Are you running the ParaVirtual driver

Yep - verified that. Also, as I've said above, write times within each guest OS regardless of load on the box are terrible and consistent. If we were hosting a bunch of Web Servers, database servers or such nobody would really notice the problem and it would be blamed on something else. Funny thing is, our engineer is going to shift about 30% more users to the boxes this weekend, which will make monday a fun day. By then I'd better have some rock hard evidence to defend the guest OS's not being the problem.
 

GhettoFob

Diamond Member
Apr 27, 2001
6,800
0
76
Takes almost a minute on this server from all the guest VM's.



Half a dozen guest VM's are running on that box, and they all have the same problem when I run a 'disk write' benchmark inside them. In the Vsphere console I see physical disk write latency getting as high as 100ms at times.



No. I've logged onto the box late at night when *nobody* is on them other than my own task, and running the MSpaint benchmark stays the same. Since Citrix / TS boxes are extremely latency sensitive anyways, so this is a bad combination.



..and I verify this how? This is a cool product, but getting a decisive driver/version verification is like some secret society club or something. At some point the host OS has to handshake with the underlying hardware and I just can't believe it's plug and play. I've boned up on optimizing VMware with proper Partition Alignment, but I would tend to sort this into the 'tweak' category and not out of the box issues.(??)



Yep - verified that.

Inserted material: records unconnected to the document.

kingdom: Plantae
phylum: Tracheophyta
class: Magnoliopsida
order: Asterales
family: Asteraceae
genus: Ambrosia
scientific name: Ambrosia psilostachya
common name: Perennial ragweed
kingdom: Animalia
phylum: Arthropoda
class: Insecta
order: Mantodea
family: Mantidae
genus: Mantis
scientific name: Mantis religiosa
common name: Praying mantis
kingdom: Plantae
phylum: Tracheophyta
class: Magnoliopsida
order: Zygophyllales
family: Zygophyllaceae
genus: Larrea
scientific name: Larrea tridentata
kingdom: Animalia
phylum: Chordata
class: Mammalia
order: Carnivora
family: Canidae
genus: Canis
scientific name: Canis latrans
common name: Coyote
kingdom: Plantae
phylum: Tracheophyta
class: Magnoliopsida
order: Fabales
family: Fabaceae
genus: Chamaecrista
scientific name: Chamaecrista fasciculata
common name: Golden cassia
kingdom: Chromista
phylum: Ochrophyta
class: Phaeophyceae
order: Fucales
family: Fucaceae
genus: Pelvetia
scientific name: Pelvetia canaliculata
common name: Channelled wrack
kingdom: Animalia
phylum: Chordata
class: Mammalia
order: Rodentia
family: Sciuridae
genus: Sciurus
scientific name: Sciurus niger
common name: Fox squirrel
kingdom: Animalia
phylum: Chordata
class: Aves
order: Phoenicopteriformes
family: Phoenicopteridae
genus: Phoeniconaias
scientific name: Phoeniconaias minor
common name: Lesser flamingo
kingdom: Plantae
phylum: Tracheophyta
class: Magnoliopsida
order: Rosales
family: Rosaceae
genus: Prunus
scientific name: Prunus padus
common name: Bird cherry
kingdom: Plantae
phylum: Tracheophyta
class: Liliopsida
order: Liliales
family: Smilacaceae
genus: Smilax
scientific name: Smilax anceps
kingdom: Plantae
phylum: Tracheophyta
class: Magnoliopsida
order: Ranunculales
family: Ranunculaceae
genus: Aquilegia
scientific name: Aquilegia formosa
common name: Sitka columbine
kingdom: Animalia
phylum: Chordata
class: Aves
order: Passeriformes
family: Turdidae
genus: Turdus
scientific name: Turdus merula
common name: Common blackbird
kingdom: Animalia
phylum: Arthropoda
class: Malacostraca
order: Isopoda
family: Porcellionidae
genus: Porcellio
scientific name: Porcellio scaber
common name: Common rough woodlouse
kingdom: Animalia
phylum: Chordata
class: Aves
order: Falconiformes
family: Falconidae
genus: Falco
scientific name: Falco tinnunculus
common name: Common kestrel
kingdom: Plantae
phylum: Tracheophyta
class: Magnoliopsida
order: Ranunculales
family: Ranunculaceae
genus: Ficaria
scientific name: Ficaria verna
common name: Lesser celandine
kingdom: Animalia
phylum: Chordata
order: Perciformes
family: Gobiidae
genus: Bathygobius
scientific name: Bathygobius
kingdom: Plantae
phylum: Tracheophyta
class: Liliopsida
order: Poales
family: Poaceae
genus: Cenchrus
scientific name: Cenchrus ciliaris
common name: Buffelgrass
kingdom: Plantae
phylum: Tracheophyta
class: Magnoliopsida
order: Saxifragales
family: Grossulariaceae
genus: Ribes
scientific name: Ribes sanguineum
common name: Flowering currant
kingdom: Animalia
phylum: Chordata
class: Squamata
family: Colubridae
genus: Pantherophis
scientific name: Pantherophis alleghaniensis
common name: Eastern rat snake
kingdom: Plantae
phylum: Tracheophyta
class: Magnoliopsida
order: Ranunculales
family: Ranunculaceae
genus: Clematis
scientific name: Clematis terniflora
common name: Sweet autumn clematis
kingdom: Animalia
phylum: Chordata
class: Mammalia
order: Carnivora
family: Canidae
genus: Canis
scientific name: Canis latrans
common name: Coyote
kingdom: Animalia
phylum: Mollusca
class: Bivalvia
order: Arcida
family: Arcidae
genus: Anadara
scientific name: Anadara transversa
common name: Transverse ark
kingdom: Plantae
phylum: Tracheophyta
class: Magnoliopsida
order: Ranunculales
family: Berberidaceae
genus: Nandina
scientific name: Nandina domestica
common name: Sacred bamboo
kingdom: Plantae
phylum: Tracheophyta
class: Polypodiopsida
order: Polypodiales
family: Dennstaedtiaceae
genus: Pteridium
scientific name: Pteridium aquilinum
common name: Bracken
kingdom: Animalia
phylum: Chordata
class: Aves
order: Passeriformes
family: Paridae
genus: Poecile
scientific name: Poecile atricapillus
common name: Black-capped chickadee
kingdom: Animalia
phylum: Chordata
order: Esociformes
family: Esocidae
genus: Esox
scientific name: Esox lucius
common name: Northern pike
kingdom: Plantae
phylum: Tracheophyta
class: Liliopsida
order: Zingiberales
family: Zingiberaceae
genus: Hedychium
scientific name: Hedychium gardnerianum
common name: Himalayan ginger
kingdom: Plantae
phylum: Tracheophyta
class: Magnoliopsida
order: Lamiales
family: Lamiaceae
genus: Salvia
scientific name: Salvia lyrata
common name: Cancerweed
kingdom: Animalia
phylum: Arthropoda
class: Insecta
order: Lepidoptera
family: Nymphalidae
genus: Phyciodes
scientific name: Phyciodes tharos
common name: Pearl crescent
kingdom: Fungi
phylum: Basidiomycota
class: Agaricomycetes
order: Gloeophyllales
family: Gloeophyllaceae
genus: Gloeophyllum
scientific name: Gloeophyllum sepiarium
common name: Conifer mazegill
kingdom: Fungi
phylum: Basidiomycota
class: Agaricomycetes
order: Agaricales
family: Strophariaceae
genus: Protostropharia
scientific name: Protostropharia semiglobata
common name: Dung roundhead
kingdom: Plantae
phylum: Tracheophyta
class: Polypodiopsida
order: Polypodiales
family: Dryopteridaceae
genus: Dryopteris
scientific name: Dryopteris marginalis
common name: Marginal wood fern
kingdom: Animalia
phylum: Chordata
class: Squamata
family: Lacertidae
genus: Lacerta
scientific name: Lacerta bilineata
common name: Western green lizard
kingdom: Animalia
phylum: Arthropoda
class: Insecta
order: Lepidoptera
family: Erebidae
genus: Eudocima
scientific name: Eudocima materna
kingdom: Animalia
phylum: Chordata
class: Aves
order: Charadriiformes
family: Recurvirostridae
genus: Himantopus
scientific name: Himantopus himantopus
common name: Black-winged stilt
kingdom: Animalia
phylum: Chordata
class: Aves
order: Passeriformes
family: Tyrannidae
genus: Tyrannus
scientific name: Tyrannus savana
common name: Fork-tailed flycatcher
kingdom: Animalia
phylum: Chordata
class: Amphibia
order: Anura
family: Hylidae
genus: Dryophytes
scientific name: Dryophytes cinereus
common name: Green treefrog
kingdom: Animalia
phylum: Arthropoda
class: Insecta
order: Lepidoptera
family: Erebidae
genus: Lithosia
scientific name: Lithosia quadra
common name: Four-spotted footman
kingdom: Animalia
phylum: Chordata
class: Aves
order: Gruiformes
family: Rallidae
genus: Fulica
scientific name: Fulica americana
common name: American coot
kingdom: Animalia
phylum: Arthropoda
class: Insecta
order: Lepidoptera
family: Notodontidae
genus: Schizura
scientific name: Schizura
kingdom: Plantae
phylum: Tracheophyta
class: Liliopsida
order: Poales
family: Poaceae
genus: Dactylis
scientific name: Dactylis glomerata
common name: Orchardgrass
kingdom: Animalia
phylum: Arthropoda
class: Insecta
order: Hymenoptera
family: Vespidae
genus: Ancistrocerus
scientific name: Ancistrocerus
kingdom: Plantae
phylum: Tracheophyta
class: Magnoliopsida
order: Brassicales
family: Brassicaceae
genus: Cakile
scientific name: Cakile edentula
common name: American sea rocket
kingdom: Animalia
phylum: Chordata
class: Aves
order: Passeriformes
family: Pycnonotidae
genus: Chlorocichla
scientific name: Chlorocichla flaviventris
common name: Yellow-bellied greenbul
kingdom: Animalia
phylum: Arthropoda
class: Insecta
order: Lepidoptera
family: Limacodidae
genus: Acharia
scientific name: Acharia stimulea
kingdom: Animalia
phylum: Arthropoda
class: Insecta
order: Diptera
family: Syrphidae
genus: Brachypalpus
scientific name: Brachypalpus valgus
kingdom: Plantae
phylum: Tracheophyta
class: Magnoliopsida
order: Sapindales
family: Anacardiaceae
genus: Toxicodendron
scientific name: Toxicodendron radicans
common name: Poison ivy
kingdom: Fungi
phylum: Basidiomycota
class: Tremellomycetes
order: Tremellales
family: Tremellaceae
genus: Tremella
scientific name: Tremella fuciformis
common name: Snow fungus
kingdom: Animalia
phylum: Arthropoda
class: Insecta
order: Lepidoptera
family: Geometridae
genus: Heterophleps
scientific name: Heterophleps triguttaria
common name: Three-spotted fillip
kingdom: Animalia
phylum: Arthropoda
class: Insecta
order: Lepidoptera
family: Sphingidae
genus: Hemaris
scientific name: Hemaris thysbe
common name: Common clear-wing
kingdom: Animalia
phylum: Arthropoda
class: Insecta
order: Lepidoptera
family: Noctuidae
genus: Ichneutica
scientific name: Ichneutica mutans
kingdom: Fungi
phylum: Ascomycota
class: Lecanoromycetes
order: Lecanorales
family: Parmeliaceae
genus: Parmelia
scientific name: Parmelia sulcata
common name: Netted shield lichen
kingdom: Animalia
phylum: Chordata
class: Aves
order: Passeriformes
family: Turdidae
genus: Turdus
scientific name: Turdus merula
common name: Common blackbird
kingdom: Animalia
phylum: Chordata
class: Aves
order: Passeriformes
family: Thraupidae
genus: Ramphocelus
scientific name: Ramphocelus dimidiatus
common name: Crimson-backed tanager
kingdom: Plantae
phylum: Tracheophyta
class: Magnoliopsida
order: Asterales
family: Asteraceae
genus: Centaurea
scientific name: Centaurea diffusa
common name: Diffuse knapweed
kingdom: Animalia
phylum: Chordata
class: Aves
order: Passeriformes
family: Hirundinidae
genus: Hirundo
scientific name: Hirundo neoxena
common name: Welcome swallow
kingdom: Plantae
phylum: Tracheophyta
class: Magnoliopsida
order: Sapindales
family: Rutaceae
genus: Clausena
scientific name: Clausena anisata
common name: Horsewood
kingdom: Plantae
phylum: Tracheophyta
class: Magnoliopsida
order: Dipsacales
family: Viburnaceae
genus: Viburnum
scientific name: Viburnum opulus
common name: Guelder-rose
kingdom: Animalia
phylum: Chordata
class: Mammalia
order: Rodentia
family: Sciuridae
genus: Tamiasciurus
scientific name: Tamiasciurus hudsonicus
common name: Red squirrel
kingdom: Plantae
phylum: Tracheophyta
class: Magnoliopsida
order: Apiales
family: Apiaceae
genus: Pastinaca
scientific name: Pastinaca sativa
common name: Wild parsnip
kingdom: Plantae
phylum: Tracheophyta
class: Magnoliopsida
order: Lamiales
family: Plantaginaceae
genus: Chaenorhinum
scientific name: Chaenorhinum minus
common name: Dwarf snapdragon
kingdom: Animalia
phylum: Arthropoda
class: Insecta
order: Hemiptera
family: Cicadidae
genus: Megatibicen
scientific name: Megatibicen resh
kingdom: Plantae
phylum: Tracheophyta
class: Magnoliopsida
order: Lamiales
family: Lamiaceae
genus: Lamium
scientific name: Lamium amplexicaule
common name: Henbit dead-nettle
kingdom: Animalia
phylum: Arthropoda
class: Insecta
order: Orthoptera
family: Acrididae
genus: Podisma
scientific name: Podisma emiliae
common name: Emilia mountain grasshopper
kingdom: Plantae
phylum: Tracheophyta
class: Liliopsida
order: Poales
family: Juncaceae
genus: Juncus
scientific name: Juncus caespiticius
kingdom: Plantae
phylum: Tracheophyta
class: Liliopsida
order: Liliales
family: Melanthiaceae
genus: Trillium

Also, as I've said above, write times within each guest OS regardless of load on the box are terrible and consistent. If we were hosting a bunch of Web Servers, database servers or such nobody would really notice the problem and it would be blamed on something else. Funny thing is, our engineer is going to shift about 30% more users to the boxes this weekend, which will make monday a fun day. By then I'd better have some rock hard evidence to defend the guest OS's not being the problem.

100 ms is pretty bad. How much physical memory does the server have and what's the sum of the memory of the VMs? You might want to check if the VMs are swapping (not within guest) but at the VM level. If they are, then they're writing to a .vswp file on the local disk which would mean additional writes when memory needs to paged in/out. You may be able to find this info from the performance charts, but I usually use esxtop (switch to the memory view by pressing M and looking at the SWCUR column). This is a good link for a few other things to check for.

Are you able to shut down all but one of the VMs and try the same test? Did you check the write-back cache? Can you check /var/log/vmkernel (or /var/log/messages for ESXi) to see if there are any storage related errors or I/O aborts?

Sadly, this is all stuff your VMware engineer should be checking out....If they haven't done this, they should be fired.